Working in the dairy, we have Richard our head cheese maker and Adam our assistant cheese maker. Neither of them need to go to gym because a days cheese making is a serious work out with about 600 kilos of curd being moved by hand several times.
Making the cheese is an unusual blend of art and science. Getting the right temperatures and acidities throughout the process is vital. The cheese maker also needs to have a really good feel for the curd because it is this, that determines when the whey is drained off. This is critical for getting the right texture and our distinctive flavour.
Unpasteurised (raw) milk from the afternoon milking is held in a bulk tank and kept at chill temperature overnight. In the morning the cold milk from the previous evening’s milking is piped into the cheese vat and to it, the warm morning milk is added directly from the milking parlour. Initially starter culture is introduced to turn the milk sugars (lactose) to lactic acid. Then traditional animal rennet is introduced to the milk (1 litre to 5000 litres of milk) to separate the curds from the whey, after which the milk is heated to a temperature of about 41°C.
Once the curd has set into a junket, it is cut with knives until it is the size of a pea. The vat is then stirred for about an hour until the individual bits of curd are about the size of a grain of wheat.

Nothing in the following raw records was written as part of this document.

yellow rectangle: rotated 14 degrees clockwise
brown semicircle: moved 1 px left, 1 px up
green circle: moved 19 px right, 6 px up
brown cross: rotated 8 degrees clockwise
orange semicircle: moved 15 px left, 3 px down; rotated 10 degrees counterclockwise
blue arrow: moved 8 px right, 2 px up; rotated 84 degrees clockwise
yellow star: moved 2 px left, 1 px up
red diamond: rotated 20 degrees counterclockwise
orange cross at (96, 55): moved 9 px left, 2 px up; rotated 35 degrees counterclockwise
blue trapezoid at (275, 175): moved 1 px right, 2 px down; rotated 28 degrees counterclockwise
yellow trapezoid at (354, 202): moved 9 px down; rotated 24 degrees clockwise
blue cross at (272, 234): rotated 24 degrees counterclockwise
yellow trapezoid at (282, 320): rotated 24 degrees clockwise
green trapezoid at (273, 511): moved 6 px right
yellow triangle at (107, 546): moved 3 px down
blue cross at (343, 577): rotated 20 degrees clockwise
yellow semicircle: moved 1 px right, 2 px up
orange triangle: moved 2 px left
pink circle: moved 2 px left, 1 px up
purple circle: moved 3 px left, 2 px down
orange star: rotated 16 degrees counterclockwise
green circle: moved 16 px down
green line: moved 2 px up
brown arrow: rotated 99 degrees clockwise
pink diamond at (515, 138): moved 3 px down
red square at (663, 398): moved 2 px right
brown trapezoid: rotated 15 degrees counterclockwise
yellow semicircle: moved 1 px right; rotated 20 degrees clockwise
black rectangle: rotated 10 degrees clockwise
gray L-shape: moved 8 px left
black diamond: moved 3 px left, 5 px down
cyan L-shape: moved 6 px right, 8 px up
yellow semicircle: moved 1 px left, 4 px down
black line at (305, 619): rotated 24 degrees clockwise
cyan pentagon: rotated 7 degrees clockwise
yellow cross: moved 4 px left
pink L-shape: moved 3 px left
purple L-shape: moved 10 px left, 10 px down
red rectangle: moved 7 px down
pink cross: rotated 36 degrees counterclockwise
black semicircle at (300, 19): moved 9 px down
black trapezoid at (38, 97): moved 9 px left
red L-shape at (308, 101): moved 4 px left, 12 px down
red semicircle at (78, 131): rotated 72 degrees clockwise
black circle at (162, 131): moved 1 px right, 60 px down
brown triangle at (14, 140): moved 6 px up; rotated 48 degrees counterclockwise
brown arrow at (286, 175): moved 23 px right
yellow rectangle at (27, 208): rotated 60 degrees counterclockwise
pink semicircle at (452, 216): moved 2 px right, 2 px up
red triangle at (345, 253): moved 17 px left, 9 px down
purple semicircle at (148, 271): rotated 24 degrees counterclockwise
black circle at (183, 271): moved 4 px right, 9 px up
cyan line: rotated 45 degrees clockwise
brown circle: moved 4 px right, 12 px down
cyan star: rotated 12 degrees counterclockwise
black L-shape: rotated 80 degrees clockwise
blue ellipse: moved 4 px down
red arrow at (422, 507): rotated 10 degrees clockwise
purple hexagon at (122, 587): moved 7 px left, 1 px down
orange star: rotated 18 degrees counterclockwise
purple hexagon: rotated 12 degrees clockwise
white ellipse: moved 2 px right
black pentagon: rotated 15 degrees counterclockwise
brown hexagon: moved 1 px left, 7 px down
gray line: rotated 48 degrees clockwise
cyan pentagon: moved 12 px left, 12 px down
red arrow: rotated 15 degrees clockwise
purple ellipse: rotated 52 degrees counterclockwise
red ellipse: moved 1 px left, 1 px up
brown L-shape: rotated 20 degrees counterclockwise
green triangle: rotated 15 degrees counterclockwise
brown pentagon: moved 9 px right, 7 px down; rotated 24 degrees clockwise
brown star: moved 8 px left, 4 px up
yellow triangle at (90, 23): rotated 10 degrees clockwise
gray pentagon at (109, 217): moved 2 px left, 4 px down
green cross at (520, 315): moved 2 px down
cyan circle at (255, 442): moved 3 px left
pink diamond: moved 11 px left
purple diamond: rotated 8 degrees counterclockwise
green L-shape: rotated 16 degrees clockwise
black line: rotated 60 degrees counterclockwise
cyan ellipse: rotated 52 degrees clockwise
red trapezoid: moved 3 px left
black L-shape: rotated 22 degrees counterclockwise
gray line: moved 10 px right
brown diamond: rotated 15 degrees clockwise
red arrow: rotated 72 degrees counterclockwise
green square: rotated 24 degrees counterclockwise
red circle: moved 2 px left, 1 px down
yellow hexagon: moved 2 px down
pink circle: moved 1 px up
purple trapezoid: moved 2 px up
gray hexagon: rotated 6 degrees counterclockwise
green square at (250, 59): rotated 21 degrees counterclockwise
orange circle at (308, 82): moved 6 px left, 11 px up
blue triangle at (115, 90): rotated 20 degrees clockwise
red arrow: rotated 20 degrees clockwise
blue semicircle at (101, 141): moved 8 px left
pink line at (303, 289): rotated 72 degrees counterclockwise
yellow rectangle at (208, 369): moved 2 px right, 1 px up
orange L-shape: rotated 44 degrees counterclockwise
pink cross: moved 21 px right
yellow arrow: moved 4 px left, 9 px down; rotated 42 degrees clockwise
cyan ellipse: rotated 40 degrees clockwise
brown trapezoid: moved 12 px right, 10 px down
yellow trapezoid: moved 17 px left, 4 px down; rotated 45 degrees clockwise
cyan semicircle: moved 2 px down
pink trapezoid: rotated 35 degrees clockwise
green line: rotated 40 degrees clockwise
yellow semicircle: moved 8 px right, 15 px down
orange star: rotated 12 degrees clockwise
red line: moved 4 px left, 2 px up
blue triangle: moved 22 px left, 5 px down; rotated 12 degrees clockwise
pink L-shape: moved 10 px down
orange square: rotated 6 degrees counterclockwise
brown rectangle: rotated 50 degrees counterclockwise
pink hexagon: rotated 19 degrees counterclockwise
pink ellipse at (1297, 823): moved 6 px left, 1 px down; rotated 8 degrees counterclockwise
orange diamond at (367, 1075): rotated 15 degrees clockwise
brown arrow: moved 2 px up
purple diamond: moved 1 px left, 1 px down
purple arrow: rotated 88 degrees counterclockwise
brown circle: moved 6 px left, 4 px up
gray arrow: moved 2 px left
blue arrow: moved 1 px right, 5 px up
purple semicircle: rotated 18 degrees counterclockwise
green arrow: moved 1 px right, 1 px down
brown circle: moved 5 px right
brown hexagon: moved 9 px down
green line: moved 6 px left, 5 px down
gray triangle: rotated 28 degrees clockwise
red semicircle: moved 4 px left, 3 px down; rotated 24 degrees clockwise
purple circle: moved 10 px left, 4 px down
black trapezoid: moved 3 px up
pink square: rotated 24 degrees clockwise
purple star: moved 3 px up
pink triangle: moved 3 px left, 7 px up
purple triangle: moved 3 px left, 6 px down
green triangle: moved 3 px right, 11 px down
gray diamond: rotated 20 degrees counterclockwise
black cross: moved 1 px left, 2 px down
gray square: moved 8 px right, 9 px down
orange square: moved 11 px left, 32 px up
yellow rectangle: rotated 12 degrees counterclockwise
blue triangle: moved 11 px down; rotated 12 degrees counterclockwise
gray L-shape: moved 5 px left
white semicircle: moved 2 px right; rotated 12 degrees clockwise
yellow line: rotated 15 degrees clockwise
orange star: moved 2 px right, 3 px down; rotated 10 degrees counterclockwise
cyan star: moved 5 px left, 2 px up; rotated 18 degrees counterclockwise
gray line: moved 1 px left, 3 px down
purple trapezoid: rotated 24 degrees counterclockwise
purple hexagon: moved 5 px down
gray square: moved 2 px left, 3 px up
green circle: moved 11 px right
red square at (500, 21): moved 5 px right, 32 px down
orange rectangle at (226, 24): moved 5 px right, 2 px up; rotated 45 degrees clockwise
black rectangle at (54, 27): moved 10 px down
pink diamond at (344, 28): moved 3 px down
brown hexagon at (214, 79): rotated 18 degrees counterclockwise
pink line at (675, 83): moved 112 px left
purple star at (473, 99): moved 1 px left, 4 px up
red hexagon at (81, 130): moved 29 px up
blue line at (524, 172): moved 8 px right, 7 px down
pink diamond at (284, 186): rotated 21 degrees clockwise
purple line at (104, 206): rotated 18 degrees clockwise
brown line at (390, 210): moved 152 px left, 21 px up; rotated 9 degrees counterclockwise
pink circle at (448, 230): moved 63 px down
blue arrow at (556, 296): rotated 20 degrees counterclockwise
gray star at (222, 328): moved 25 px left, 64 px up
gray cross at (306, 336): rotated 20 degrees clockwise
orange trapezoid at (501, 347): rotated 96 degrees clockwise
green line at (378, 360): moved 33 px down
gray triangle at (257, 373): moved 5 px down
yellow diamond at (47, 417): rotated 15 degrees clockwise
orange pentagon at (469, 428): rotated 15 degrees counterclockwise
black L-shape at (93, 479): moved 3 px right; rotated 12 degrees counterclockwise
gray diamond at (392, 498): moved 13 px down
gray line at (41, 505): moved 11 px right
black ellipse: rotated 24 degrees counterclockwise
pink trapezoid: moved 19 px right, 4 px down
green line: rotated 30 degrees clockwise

The whey is then drained off to leave a mat of curd at the bottom of the vat. This is cut and piled in to blocks three times (cheddaring) and then milled into chip sized pieces.
Salt is then added and mixed in by hand (very hard work!). The cheese moulds are then filled with 20kg of salted mixed curd and pressed for 36 hours.
Finally, truckles are turned out and matured on wooden boards for 12-24 months, being turned regularly to ensure even maturation throughout each cheese.